TASK REQUIREMENTS:
Rewrite the records below, replacing every "Meniu" with "Menu" and leaving all other text unchanged.

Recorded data
------------------------
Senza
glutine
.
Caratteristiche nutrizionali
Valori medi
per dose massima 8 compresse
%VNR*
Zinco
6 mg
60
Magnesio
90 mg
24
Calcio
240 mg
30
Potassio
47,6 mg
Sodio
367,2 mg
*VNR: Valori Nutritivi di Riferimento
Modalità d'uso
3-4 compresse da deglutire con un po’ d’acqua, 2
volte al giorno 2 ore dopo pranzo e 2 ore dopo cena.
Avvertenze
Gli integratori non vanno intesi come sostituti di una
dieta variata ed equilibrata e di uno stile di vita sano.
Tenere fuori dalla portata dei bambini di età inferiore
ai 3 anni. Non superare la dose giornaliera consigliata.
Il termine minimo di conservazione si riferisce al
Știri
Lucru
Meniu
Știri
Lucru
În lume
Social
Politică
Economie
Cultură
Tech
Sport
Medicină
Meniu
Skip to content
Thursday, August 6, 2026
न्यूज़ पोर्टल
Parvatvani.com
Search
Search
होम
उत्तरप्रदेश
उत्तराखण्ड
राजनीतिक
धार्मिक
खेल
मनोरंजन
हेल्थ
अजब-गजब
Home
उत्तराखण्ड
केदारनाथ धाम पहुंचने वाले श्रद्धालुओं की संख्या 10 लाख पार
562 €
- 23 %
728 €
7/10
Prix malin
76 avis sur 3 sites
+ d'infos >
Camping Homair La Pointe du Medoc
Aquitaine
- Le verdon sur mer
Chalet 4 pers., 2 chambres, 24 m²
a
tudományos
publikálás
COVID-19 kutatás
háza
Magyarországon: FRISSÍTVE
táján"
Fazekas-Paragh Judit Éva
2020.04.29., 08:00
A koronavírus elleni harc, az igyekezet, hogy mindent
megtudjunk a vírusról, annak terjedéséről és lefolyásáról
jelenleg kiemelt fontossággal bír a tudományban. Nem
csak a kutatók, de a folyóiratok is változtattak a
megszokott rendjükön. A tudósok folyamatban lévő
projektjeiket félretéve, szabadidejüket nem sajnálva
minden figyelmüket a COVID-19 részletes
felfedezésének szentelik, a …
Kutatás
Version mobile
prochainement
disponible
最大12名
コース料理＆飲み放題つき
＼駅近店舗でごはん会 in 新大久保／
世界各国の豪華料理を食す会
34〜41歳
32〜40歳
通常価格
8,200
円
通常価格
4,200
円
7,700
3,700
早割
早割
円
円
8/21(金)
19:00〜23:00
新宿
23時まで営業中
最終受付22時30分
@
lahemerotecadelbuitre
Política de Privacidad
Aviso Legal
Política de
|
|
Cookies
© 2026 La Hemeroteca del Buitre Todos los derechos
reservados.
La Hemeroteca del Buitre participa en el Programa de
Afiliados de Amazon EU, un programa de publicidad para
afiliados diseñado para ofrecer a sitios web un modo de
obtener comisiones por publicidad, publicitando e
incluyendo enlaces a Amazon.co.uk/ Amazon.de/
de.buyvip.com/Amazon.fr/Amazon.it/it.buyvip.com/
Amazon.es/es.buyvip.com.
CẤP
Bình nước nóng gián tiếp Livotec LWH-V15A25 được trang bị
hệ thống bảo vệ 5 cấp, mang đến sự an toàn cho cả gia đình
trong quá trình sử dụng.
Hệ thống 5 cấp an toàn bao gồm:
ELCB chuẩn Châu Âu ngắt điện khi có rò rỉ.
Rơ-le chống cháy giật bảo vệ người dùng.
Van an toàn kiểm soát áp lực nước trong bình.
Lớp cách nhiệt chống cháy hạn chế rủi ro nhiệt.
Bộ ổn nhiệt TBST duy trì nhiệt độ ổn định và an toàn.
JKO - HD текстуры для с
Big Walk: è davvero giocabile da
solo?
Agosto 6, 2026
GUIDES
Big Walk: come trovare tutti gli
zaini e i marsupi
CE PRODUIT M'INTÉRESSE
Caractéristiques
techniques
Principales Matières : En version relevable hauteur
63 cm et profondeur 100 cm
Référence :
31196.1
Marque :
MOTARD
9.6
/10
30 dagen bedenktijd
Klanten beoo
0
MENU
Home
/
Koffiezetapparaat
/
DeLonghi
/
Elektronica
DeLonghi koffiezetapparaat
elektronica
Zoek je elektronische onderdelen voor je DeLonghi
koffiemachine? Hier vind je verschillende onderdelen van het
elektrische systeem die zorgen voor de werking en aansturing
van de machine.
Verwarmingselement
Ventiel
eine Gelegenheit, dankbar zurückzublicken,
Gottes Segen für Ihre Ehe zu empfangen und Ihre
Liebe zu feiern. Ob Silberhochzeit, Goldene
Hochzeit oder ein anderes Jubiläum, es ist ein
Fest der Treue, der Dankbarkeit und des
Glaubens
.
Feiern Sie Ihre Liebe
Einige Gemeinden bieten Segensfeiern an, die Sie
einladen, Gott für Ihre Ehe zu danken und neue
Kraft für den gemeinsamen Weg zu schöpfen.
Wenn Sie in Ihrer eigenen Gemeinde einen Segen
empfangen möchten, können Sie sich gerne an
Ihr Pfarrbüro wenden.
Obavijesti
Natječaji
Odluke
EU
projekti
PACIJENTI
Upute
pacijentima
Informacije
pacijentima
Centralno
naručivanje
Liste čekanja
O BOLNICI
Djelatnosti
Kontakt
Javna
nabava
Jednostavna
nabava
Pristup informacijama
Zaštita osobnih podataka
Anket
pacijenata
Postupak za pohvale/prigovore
------------------------
RESPONSE BELOW:
Senza
glutine
.
Caratteristiche nutrizionali
Valori medi
per dose massima 8 compresse
%VNR*
Zinco
6 mg
60
Magnesio
90 mg
24
Calcio
240 mg
30
Potassio
47,6 mg
Sodio
367,2 mg
*VNR: Valori Nutritivi di Riferimento
Modalità d'uso
3-4 compresse da deglutire con un po’ d’acqua, 2
volte al giorno 2 ore dopo pranzo e 2 ore dopo cena.
Avvertenze
Gli integratori non vanno intesi come sostituti di una
dieta variata ed equilibrata e di uno stile di vita sano.
Tenere fuori dalla portata dei bambini di età inferiore
ai 3 anni. Non superare la dose giornaliera consigliata.
Il termine minimo di conservazione si riferisce al
Știri
Lucru
Menu
Știri
Lucru
În lume
Social
Politică
Economie
Cultură
Tech
Sport
Medicină
Menu
Skip to content
Thursday, August 6, 2026
न्यूज़ पोर्टल
Parvatvani.com
Search
Search
होम
उत्तरप्रदेश
उत्तराखण्ड
राजनीतिक
धार्मिक
खेल
मनोरंजन
हेल्थ
अजब-गजब
Home
उत्तराखण्ड
केदारनाथ धाम पहुंचने वाले श्रद्धालुओं की संख्या 10 लाख पार
562 €
- 23 %
728 €
7/10
Prix malin
76 avis sur 3 sites
+ d'infos >
Camping Homair La Pointe du Medoc
Aquitaine
- Le verdon sur mer
Chalet 4 pers., 2 chambres, 24 m²
a
tudományos
publikálás
COVID-19 kutatás
háza
Magyarországon: FRISSÍTVE
táján"
Fazekas-Paragh Judit Éva
2020.04.29., 08:00
A koronavírus elleni harc, az igyekezet, hogy mindent
megtudjunk a vírusról, annak terjedéséről és lefolyásáról
jelenleg kiemelt fontossággal bír a tudományban. Nem
csak a kutatók, de a folyóiratok is változtattak a
megszokott rendjükön. A tudósok folyamatban lévő
projektjeiket félretéve, szabadidejüket nem sajnálva
minden figyelmüket a COVID-19 részletes
felfedezésének szentelik, a …
Kutatás
Version mobile
prochainement
disponible
最大12名
コース料理＆飲み放題つき
＼駅近店舗でごはん会 in 新大久保／
世界各国の豪華料理を食す会
34〜41歳
32〜40歳
通常価格
8,200
円
通常価格
4,200
円
7,700
3,700
早割
早割
円
円
8/21(金)
19:00〜23:00
新宿
23時まで営業中
最終受付22時30分
@
lahemerotecadelbuitre
Política de Privacidad
Aviso Legal
Política de
|
|
Cookies
© 2026 La Hemeroteca del Buitre Todos los derechos
reservados.
La Hemeroteca del Buitre participa en el Programa de
Afiliados de Amazon EU, un programa de publicidad para
afiliados diseñado para ofrecer a sitios web un modo de
obtener comisiones por publicidad, publicitando e
incluyendo enlaces a Amazon.co.uk/ Amazon.de/
de.buyvip.com/Amazon.fr/Amazon.it/it.buyvip.com/
Amazon.es/es.buyvip.com.
CẤP
Bình nước nóng gián tiếp Livotec LWH-V15A25 được trang bị
hệ thống bảo vệ 5 cấp, mang đến sự an toàn cho cả gia đình
trong quá trình sử dụng.
Hệ thống 5 cấp an toàn bao gồm:
ELCB chuẩn Châu Âu ngắt điện khi có rò rỉ.
Rơ-le chống cháy giật bảo vệ người dùng.
Van an toàn kiểm soát áp lực nước trong bình.
Lớp cách nhiệt chống cháy hạn chế rủi ro nhiệt.
Bộ ổn nhiệt TBST duy trì nhiệt độ ổn định và an toàn.
JKO - HD текстуры для с
Big Walk: è davvero giocabile da
solo?
Agosto 6, 2026
GUIDES
Big Walk: come trovare tutti gli
zaini e i marsupi
CE PRODUIT M'INTÉRESSE
Caractéristiques
techniques
Principales Matières : En version relevable hauteur
63 cm et profondeur 100 cm
Référence :
31196.1
Marque :
MOTARD
9.6
/10
30 dagen bedenktijd
Klanten beoo
0
MENU
Home
/
Koffiezetapparaat
/
DeLonghi
/
Elektronica
DeLonghi koffiezetapparaat
elektronica
Zoek je elektronische onderdelen voor je DeLonghi
koffiemachine? Hier vind je verschillende onderdelen van het
elektrische systeem die zorgen voor de werking en aansturing
van de machine.
Verwarmingselement
Ventiel
eine Gelegenheit, dankbar zurückzublicken,
Gottes Segen für Ihre Ehe zu empfangen und Ihre
Liebe zu feiern. Ob Silberhochzeit, Goldene
Hochzeit oder ein anderes Jubiläum, es ist ein
Fest der Treue, der Dankbarkeit und des
Glaubens
.
Feiern Sie Ihre Liebe
Einige Gemeinden bieten Segensfeiern an, die Sie
einladen, Gott für Ihre Ehe zu danken und neue
Kraft für den gemeinsamen Weg zu schöpfen.
Wenn Sie in Ihrer eigenen Gemeinde einen Segen
empfangen möchten, können Sie sich gerne an
Ihr Pfarrbüro wenden.
Obavijesti
Natječaji
Odluke
EU
projekti
PACIJENTI
Upute
pacijentima
Informacije
pacijentima
Centralno
naručivanje
Liste čekanja
O BOLNICI
Djelatnosti
Kontakt
Javna
nabava
Jednostavna
nabava
Pristup informacijama
Zaštita osobnih podataka
Anket
pacijenata
Postupak za pohvale/prigovore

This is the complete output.